What will you say if somebody suggests that 1.618 is the prettiest number known in nature? Well, the suggestion, may be right. 1.618 is the enigmatic ‘divine proportion’ or ‘golden ratio’ that rules the roost from art to anatomy. The Egyptians supposedly used it to guide the construction of the Pyramids. When the Greeks designed Parthenon in ancient Athens, they thought to have been plan it around this proportion.
Not only architecture, 1.618 – also recognised as PHI – is found in biological nature, in human anatomy, in major art works including Leonardo Da Vinci’s Mona Lisa and even in music. PHI appeared in the organisational structures of Mozart’s sonata, Beethoven’s Fifth Symphony and in the pieces created by other masters. Stradivarius used it to calculate the exact placement of f-holes in the construction of his famous violin.
Fibonacci sequence
The golden ratio also comes out of an equally mathematical pattern known as Fibonacci sequence (0, 1, 1, 2, 3, 5, 8, 13, 21, 34...) in which the quotient of two adjacent terms always leads to approaching the number 1.618. Architecturally, it describes a rectangle with a length roughly one and a half times its width.
Incidentally, the Fibonacci sequence and PHI provided fictional Harvard symbologist Robert Langdon vital clues in his effort to unravel the mysteries in the blockbuster novel The Da Vinci Code.

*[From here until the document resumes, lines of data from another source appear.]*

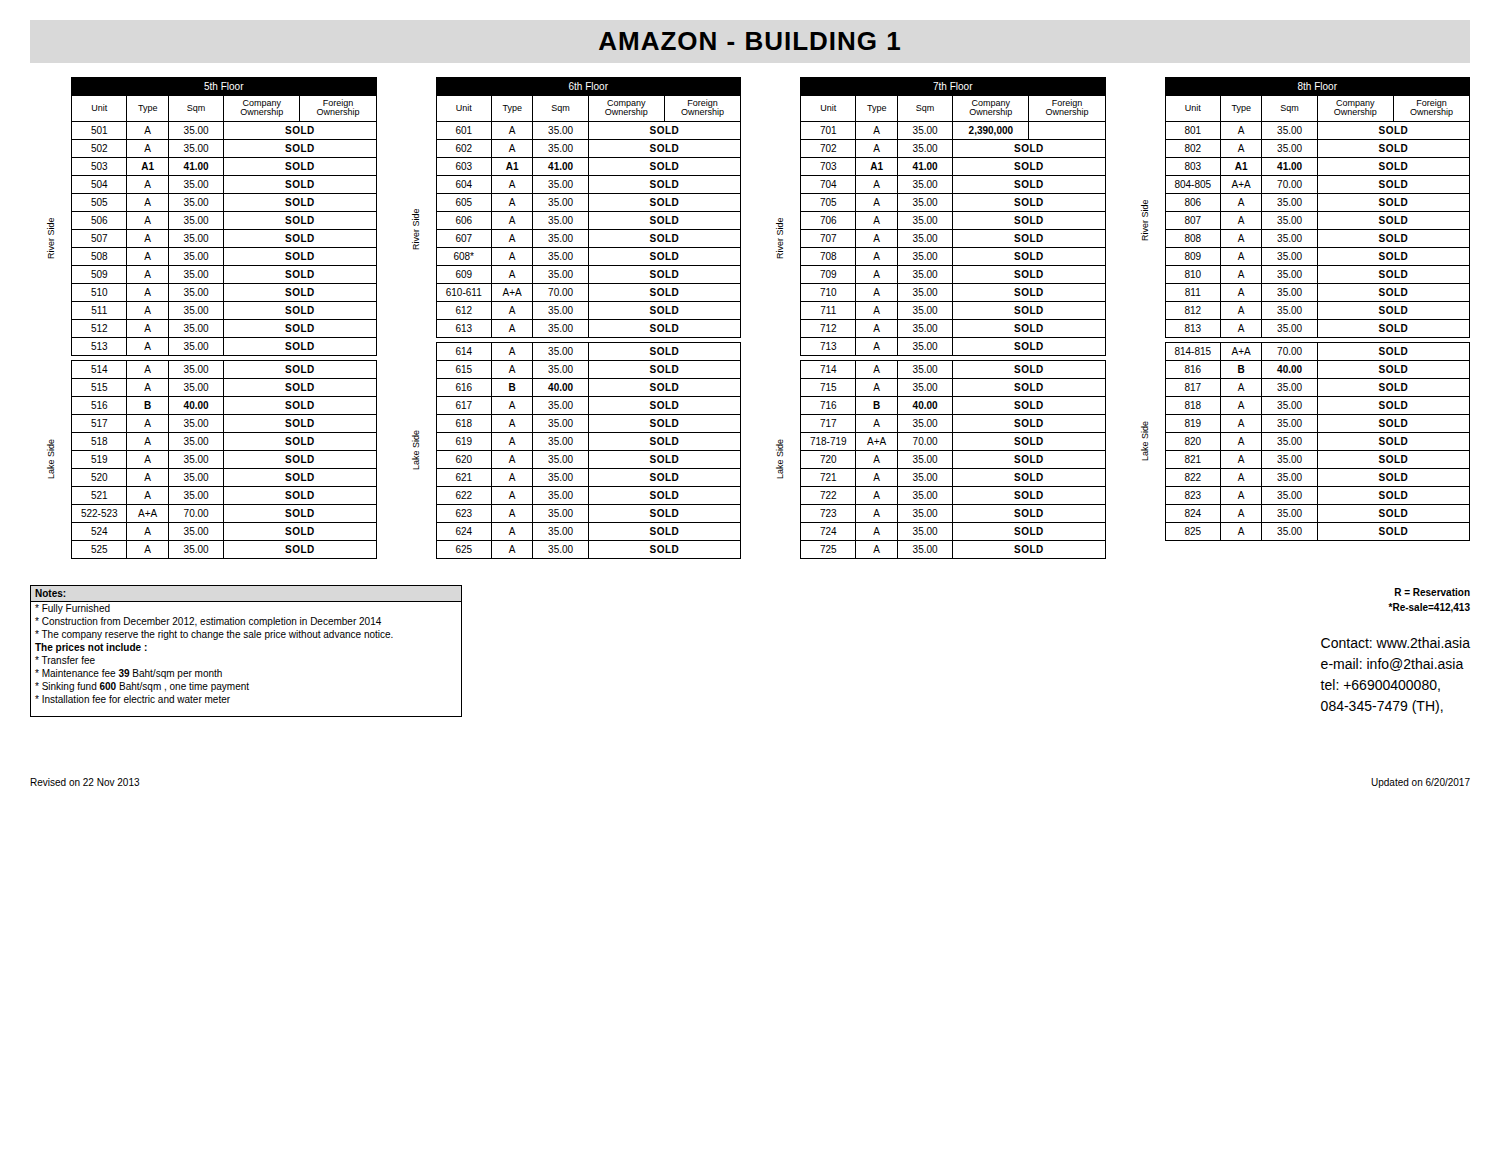AMAZON - BUILDING 1
| | 5th Floor |
| --- | --- |
| | Unit | Type | Sqm | Company Ownership | Foreign Ownership |
| River Side | 501 | A | 35.00 | SOLD |
| 502 | A | 35.00 | SOLD |
| 503 | A1 | 41.00 | SOLD |
| 504 | A | 35.00 | SOLD |
| 505 | A | 35.00 | SOLD |
| 506 | A | 35.00 | SOLD |
| 507 | A | 35.00 | SOLD |
| 508 | A | 35.00 | SOLD |
| 509 | A | 35.00 | SOLD |
| 510 | A | 35.00 | SOLD |
| 511 | A | 35.00 | SOLD |
| 512 | A | 35.00 | SOLD |
| 513 | A | 35.00 | SOLD |
| Lake Side | 514 | A | 35.00 | SOLD |
| 515 | A | 35.00 | SOLD |
| 516 | B | 40.00 | SOLD |
| 517 | A | 35.00 | SOLD |
| 518 | A | 35.00 | SOLD |
| 519 | A | 35.00 | SOLD |
| 520 | A | 35.00 | SOLD |
| 521 | A | 35.00 | SOLD |
| 522-523 | A+A | 70.00 | SOLD |
| 524 | A | 35.00 | SOLD |
| 525 | A | 35.00 | SOLD |
| | 6th Floor |
| --- | --- |
| | Unit | Type | Sqm | Company Ownership | Foreign Ownership |
| River Side | 601 | A | 35.00 | SOLD |
| 602 | A | 35.00 | SOLD |
| 603 | A1 | 41.00 | SOLD |
| 604 | A | 35.00 | SOLD |
| 605 | A | 35.00 | SOLD |
| 606 | A | 35.00 | SOLD |
| 607 | A | 35.00 | SOLD |
| 608* | A | 35.00 | SOLD |
| 609 | A | 35.00 | SOLD |
| 610-611 | A+A | 70.00 | SOLD |
| 612 | A | 35.00 | SOLD |
| 613 | A | 35.00 | SOLD |
| Lake Side | 614 | A | 35.00 | SOLD |
| 615 | A | 35.00 | SOLD |
| 616 | B | 40.00 | SOLD |
| 617 | A | 35.00 | SOLD |
| 618 | A | 35.00 | SOLD |
| 619 | A | 35.00 | SOLD |
| 620 | A | 35.00 | SOLD |
| 621 | A | 35.00 | SOLD |
| 622 | A | 35.00 | SOLD |
| 623 | A | 35.00 | SOLD |
| 624 | A | 35.00 | SOLD |
| 625 | A | 35.00 | SOLD |
| | 7th Floor |
| --- | --- |
| | Unit | Type | Sqm | Company Ownership | Foreign Ownership |
| River Side | 701 | A | 35.00 | 2,390,000 | |
| 702 | A | 35.00 | SOLD |
| 703 | A1 | 41.00 | SOLD |
| 704 | A | 35.00 | SOLD |
| 705 | A | 35.00 | SOLD |
| 706 | A | 35.00 | SOLD |
| 707 | A | 35.00 | SOLD |
| 708 | A | 35.00 | SOLD |
| 709 | A | 35.00 | SOLD |
| 710 | A | 35.00 | SOLD |
| 711 | A | 35.00 | SOLD |
| 712 | A | 35.00 | SOLD |
| 713 | A | 35.00 | SOLD |
| Lake Side | 714 | A | 35.00 | SOLD |
| 715 | A | 35.00 | SOLD |
| 716 | B | 40.00 | SOLD |
| 717 | A | 35.00 | SOLD |
| 718-719 | A+A | 70.00 | SOLD |
| 720 | A | 35.00 | SOLD |
| 721 | A | 35.00 | SOLD |
| 722 | A | 35.00 | SOLD |
| 723 | A | 35.00 | SOLD |
| 724 | A | 35.00 | SOLD |
| 725 | A | 35.00 | SOLD |
| | 8th Floor |
| --- | --- |
| | Unit | Type | Sqm | Company Ownership | Foreign Ownership |
| River Side | 801 | A | 35.00 | SOLD |
| 802 | A | 35.00 | SOLD |
| 803 | A1 | 41.00 | SOLD |
| 804-805 | A+A | 70.00 | SOLD |
| 806 | A | 35.00 | SOLD |
| 807 | A | 35.00 | SOLD |
| 808 | A | 35.00 | SOLD |
| 809 | A | 35.00 | SOLD |
| 810 | A | 35.00 | SOLD |
| 811 | A | 35.00 | SOLD |
| 812 | A | 35.00 | SOLD |
| | 813 | A | 35.00 | SOLD |
| Lake Side | 814-815 | A+A | 70.00 | SOLD |
| 816 | B | 40.00 | SOLD |
| 817 | A | 35.00 | SOLD |
| 818 | A | 35.00 | SOLD |
| 819 | A | 35.00 | SOLD |
| 820 | A | 35.00 | SOLD |
| 821 | A | 35.00 | SOLD |
| 822 | A | 35.00 | SOLD |
| 823 | A | 35.00 | SOLD |
| 824 | A | 35.00 | SOLD |
| 825 | A | 35.00 | SOLD |
Notes:
* Fully Furnished
* Construction from December 2012, estimation completion in December 2014
* The company reserve the right to change the sale price without advance notice.
The prices not include :
* Transfer fee
* Maintenance fee 39 Baht/sqm per month
* Sinking fund 600 Baht/sqm , one time payment
* Installation fee for electric and water meter
R = Reservation
*Re-sale=412,413
Contact: www.2thai.asia
e-mail: info@2thai.asia
tel: +66900400080,
084-345-7479 (TH),
Revised on 22 Nov 2013
Updated on 6/20/2017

Now a Duke University engineer claims PHI to be a compelling springboard to unify vision, thought and movement under a single law of nature’s design.
Adrian Bejan, a mechanical engineer professor at Duke’s Pratt School of Engineering, thinks he knows why the golden ratio pops up everywhere: the eyes scan an image the fastest when it is shaped as a golden-ratio rectangle.
The natural design that connects vision and cognition is a theory that flowing systems, from airways in the lungs to the formation of river deltas, evolve in time so that they flow more and more easily.
Bejan, who proposed this theory in 1996, reported its latest application in the International Journal of Design and Nature and Ecodynamics. “When you look at what so many people have been drawing and building, you see these proportions everywhere. It is well known that the eyes take in information more efficiently when they scan side-to-side, as opposed to up and down,” he said. Bejan argues that the world – whether it is a human looking at a painting or a gazelle on the open plain scanning the horizon – is basically oriented on the horizontal. For the gazelle, danger primarily comes from the sides or from behind, not from above or below, so their scope of vision evolved to go side-to-side. As vision developed, he argues, the animals got “smarter” by seeing better and moving faster and more safely.
“As animals developed organs for vision, they minimised the danger from ahead and sides. This has made the overall flow of animals on earth safer and more efficient,” he said. While the golden ratio provided a conceptual entryway into this view of nature’s design, Bejan sees something even broader. “It is the oneness of vision, cognition and locomotion as the design of the movement of all animals on earth,” he said. “The phenomenon of the golden ratio contributes to this understanding of the idea that pattern and diversity coexist as integral and necessary features of the evolutionary design of nature.”
Not only in cognition, physicists have discovered golden ratio is in the nano-world also, The research conducted by scientists at Helmholtz-Zentrum Berlin für Materialien und Energie (HZB), in cooperation with colleagues from Oxford and Bristol Universities was published in the January 8 edition of Science.
They measured the signatures of a quantum-scale symmetry showing the same attributes as the golden ratio.
Quantum effect
On the atomic scale, particles do not behave as we know it in the macro-atomic world. New properties emerge from the famous quantum theory known as Heisenberg’s Uncertainty Principle. To study these nanoscale quantum effects, scientists focused on the magnetic material cobalt niobate. When applying a magnetic field at precise points in the molecule, the material transforms into a new state called quantum critical. Alan Tennant, the leader of the Berlin group, explains, “The system reaches a quantum uncertain – or a Schrödinger cat state. We have tuned the system exactly in order to turn it quantum critical.”
By tuning the system and artificially introducing more quantum uncertainty, the team observed that the chain of atoms acts like a nanoscale guitar string. In the guitar string, the tension comes from interaction between spins causing them to magnetically resonate.
“Here. For these interactions we found a series (scale) of resonant notes. The first two notes show a perfect relationship with each other. Their frequencies (pitch) are in the ratio of 1.618…, which is the golden ratio famous from art and architecture,” said Radu Coldea from Oxford University explains. “It is no coincidence. It reflects a beautiful property of the quantum system – a hidden symmetry. This is its first observation in a material,” he explains.